▶ _What is required_:
Every line below that holds "state" must be copied.

▶ _Data for this exercise_:
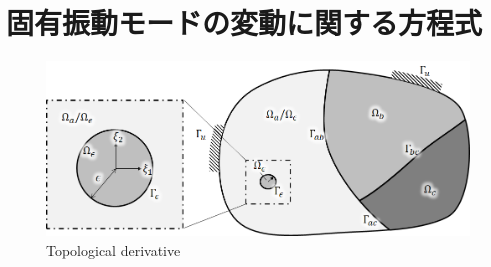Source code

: \section{固有振動モードの変動に関する方程式}

\begin{figure}[ht]
	\begin{center}
		\includegraphics[width=13cm]{./figures/TD.png}
		\caption{Topological derivative}
		\label{fig:TD}
	\end{center}
\end{figure}

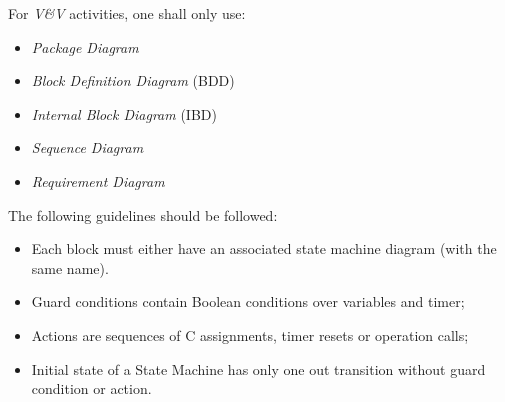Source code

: For \emph{V\&V} activities, one shall only use:
\begin{itemize}
\item \emph{Package Diagram}
\item \emph{Block Definition Diagram} (BDD)
\item \emph{Internal Block Diagram} (IBD)
\item \emph{Sequence Diagram}
\item \emph{Requirement Diagram}
\end{itemize}

The following guidelines should be followed:
\begin{itemize}
\item Each block must either have an associated state machine diagram
  (with the same name).
\item Guard conditions contain Boolean conditions over variables and
  timer;
\item Actions are sequences of C assignments, timer resets or
  operation calls;
\item Initial state of a State Machine has only one out transition
  without guard condition or action.
\end{itemize}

▶ _Result_:
\item Each block must either have an associated state machine diagram
\item Initial state of a State Machine has only one out transition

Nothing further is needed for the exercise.